In the material below, find each line that contains the word "left" and copy it.
————
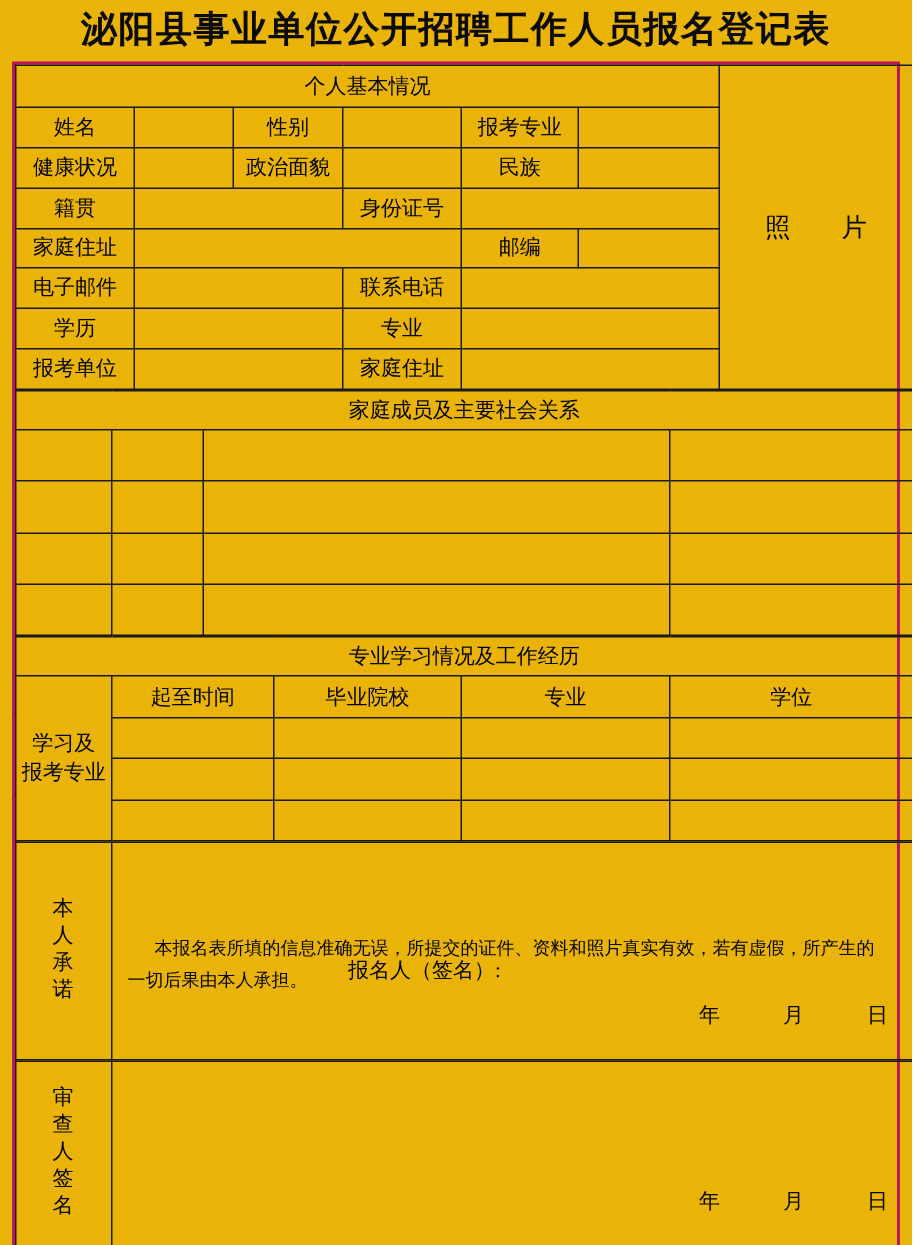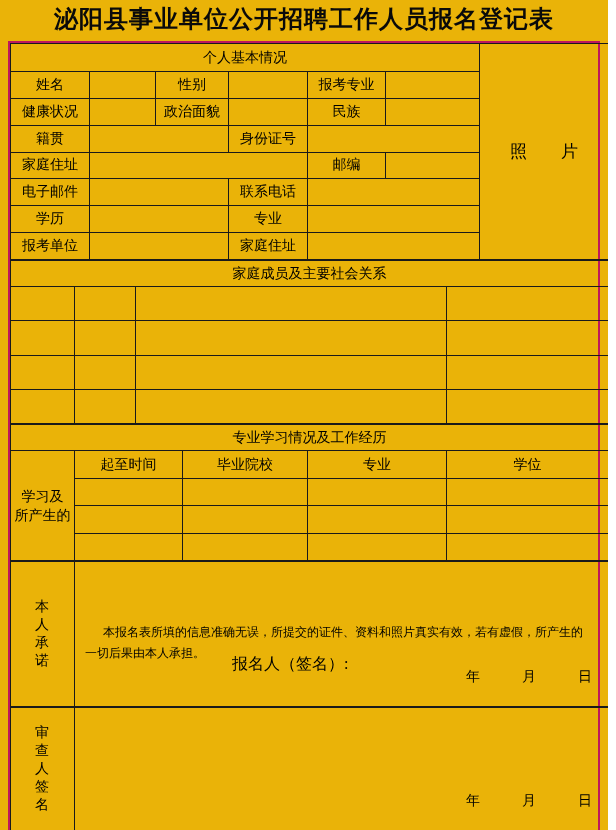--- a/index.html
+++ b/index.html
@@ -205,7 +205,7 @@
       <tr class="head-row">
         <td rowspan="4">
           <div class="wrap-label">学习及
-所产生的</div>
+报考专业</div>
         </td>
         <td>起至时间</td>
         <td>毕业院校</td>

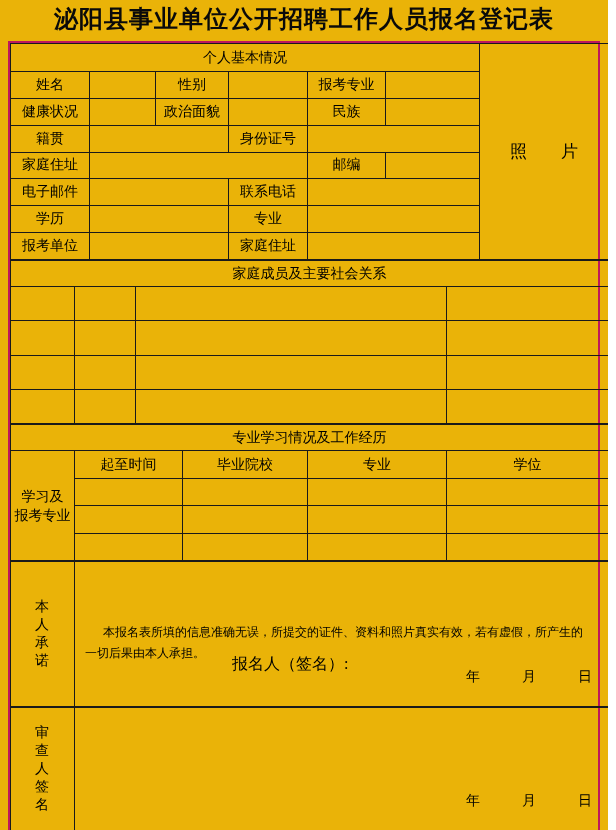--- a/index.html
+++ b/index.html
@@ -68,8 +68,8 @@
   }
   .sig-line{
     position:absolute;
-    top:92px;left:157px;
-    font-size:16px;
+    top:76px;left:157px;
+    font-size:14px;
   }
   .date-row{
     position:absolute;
————
» Your response
-    top:92px;left:157px;
+    top:76px;left:157px;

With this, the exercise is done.